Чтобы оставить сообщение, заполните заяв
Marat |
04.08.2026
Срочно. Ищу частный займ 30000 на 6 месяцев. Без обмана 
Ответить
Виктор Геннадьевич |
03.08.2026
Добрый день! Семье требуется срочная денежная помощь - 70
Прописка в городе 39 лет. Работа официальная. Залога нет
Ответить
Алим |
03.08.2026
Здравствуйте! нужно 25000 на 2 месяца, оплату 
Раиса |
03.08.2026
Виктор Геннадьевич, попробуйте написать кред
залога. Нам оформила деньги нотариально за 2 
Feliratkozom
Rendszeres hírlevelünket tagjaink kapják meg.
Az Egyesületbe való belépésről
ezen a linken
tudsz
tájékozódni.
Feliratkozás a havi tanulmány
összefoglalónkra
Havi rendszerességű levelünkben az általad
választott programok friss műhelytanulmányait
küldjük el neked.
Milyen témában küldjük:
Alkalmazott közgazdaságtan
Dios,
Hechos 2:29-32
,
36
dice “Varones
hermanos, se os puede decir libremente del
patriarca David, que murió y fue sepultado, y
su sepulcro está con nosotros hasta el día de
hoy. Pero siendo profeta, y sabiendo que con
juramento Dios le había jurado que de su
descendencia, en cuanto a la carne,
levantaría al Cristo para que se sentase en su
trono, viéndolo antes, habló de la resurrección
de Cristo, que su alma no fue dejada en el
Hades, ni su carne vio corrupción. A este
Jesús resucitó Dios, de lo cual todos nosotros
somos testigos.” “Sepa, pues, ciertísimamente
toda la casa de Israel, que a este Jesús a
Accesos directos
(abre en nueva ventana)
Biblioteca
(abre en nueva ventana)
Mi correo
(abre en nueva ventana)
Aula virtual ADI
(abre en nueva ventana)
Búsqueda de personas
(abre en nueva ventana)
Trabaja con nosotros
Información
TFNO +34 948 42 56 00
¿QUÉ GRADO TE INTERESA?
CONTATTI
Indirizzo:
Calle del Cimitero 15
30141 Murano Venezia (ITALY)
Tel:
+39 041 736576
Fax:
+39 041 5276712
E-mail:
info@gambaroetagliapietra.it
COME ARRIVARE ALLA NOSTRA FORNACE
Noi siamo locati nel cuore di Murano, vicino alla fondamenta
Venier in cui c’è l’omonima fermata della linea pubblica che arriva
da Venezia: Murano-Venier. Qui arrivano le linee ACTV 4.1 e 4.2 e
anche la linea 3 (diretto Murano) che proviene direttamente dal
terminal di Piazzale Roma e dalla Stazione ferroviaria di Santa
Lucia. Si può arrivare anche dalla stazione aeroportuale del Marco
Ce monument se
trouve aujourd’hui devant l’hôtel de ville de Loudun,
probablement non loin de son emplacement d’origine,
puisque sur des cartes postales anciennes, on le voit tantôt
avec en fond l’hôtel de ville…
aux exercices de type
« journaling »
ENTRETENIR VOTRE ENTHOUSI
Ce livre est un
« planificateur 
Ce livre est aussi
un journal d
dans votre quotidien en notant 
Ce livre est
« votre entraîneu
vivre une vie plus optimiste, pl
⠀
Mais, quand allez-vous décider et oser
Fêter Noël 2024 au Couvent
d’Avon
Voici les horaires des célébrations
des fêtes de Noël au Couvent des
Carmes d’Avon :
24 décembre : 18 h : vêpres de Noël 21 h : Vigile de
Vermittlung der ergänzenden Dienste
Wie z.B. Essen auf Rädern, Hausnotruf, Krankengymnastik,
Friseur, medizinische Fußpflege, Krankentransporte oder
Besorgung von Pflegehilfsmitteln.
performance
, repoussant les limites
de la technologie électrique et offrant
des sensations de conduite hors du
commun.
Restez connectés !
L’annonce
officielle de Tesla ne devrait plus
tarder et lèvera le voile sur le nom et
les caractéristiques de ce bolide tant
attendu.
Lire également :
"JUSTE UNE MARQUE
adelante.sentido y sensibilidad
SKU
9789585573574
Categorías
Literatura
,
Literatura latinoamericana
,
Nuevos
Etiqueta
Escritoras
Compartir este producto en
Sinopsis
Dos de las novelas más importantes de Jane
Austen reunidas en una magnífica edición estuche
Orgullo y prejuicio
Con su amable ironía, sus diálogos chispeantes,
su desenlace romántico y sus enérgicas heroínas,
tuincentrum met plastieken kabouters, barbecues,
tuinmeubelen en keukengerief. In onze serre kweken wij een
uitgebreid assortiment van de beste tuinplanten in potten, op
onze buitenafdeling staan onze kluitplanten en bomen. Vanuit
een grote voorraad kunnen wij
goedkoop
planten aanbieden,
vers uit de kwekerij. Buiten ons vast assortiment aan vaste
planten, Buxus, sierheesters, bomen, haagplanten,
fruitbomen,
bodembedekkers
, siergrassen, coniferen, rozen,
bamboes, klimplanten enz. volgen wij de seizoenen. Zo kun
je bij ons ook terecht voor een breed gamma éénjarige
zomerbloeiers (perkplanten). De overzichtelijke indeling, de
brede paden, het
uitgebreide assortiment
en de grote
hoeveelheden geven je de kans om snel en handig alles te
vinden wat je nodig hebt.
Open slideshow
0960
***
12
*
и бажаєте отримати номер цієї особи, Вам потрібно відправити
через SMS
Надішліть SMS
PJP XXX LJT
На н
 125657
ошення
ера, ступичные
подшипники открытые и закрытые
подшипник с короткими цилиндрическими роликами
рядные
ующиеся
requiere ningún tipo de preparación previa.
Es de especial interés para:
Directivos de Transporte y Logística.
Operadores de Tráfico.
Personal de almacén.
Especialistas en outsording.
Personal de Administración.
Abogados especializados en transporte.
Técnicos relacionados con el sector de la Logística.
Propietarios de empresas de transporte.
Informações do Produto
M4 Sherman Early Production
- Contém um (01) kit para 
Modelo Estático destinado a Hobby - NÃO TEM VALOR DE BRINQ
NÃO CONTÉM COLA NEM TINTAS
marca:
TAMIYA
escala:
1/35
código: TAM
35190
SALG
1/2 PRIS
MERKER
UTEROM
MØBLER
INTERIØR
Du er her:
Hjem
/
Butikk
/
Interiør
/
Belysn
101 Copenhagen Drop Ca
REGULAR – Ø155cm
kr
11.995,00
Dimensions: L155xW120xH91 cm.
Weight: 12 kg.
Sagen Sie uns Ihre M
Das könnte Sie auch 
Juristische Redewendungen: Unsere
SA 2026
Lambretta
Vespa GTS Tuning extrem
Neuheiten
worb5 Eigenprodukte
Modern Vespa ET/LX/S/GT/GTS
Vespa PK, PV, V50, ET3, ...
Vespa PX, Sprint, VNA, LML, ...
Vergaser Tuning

-*-*-

Could you report every line of the material that contains the string "Cristo"?

levantaría al Cristo para que se sentase en su
de Cristo, que su alma no fue dejada en el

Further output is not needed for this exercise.